(Beginning of Exercise text)

Date: Fri, 26 Sep 2025 22:37:24 -0600
Subject: [PATCH] entrypoint: derive correct arch list; add user-tunable build
 parallelism; fix Sage flags; first-run installs
MIME-Version: 1.0
Content-Type: text/plain; charset=UTF-8
Content-Transfer-Encoding: 8bit

- Auto-derive TORCH_CUDA_ARCH_LIST from torch device capabilities (unique, sorted, optional +PTX) to cover all charted GPUs:
  Turing 7.5, Ampere 8.0/8.6/8.7, Ada 8.9, Hopper 9.0, and Blackwell 10.0 & 12.0/12.1; add name-based fallbacks for mixed or torch-less scenarios.
- Add user-tunable build parallelism with SAGE_MAX_JOBS (preferred) and MAX_JOBS (alias) that cap PyTorch cpp_extension/ninja -j; fall back to a RAM/CPU heuristic to prevent OOM “Killed” during CUDA/C++ builds.
- Correct Sage flags: SAGE_ATTENTION_AVAILABLE only signals “built/installed,” while FORCE_SAGE_ATTENTION=1 enables Sage at startup; fix logs to reference FORCE_SAGE_ATTENTION.
- Maintain Triton install strategy by GPU generation for compatibility and performance.
- Add first-run dependency installation with COMFY_FORCE_INSTALL override; keep permissions bootstrap and minor logging/URL cleanups.
---
 entrypoint.sh | 435 +++++++++++++++++++++-----------------------------
 1 file changed, 184 insertions(+), 251 deletions(-)

(End of Exercise text)
(Beginning of Records supplied)

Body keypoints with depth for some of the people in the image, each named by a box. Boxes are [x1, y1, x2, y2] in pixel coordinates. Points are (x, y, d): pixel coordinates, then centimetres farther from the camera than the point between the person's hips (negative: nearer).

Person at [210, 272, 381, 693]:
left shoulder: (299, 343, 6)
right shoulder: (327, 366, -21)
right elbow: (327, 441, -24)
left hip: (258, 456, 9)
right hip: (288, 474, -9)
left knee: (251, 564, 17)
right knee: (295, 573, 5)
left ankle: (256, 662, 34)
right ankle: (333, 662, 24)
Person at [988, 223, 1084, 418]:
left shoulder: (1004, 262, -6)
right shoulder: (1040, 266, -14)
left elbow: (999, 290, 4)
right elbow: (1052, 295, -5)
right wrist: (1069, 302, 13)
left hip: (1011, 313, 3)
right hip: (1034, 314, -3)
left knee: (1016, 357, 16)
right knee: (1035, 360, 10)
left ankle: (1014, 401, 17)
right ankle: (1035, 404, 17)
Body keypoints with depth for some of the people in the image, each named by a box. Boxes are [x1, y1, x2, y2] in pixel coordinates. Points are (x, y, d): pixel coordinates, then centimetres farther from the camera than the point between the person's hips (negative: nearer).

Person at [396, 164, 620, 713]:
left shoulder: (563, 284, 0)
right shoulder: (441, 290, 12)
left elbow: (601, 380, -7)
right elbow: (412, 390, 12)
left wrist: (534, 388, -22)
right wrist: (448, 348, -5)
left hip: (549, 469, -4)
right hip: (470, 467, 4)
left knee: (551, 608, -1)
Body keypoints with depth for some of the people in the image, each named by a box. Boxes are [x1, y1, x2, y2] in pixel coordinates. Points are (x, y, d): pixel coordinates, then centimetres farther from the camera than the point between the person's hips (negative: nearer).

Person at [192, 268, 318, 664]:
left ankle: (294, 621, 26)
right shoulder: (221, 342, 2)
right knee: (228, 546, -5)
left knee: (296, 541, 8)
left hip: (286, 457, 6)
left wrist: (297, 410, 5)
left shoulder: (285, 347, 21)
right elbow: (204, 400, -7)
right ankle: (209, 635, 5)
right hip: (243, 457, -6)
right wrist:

(End of Records supplied)

> _Task directions_
Reproduce the full patch message, character for character. None of this material is needed.

> _Result_
Date: Fri, 26 Sep 2025 22:37:24 -0600
Subject: [PATCH] entrypoint: derive correct arch list; add user-tunable build
 parallelism; fix Sage flags; first-run installs
MIME-Version: 1.0
Content-Type: text/plain; charset=UTF-8
Content-Transfer-Encoding: 8bit

- Auto-derive TORCH_CUDA_ARCH_LIST from torch device capabilities (unique, sorted, optional +PTX) to cover all charted GPUs:
  Turing 7.5, Ampere 8.0/8.6/8.7, Ada 8.9, Hopper 9.0, and Blackwell 10.0 & 12.0/12.1; add name-based fallbacks for mixed or torch-less scenarios.
- Add user-tunable build parallelism with SAGE_MAX_JOBS (preferred) and MAX_JOBS (alias) that cap PyTorch cpp_extension/ninja -j; fall back to a RAM/CPU heuristic to prevent OOM “Killed” during CUDA/C++ builds.
- Correct Sage flags: SAGE_ATTENTION_AVAILABLE only signals “built/installed,” while FORCE_SAGE_ATTENTION=1 enables Sage at startup; fix logs to reference FORCE_SAGE_ATTENTION.
- Maintain Triton install strategy by GPU generation for compatibility and performance.
- Add first-run dependency installation with COMFY_FORCE_INSTALL override; keep permissions bootstrap and minor logging/URL cleanups.
---
 entrypoint.sh | 435 +++++++++++++++++++++-----------------------------
 1 file changed, 184 insertions(+), 251 deletions(-)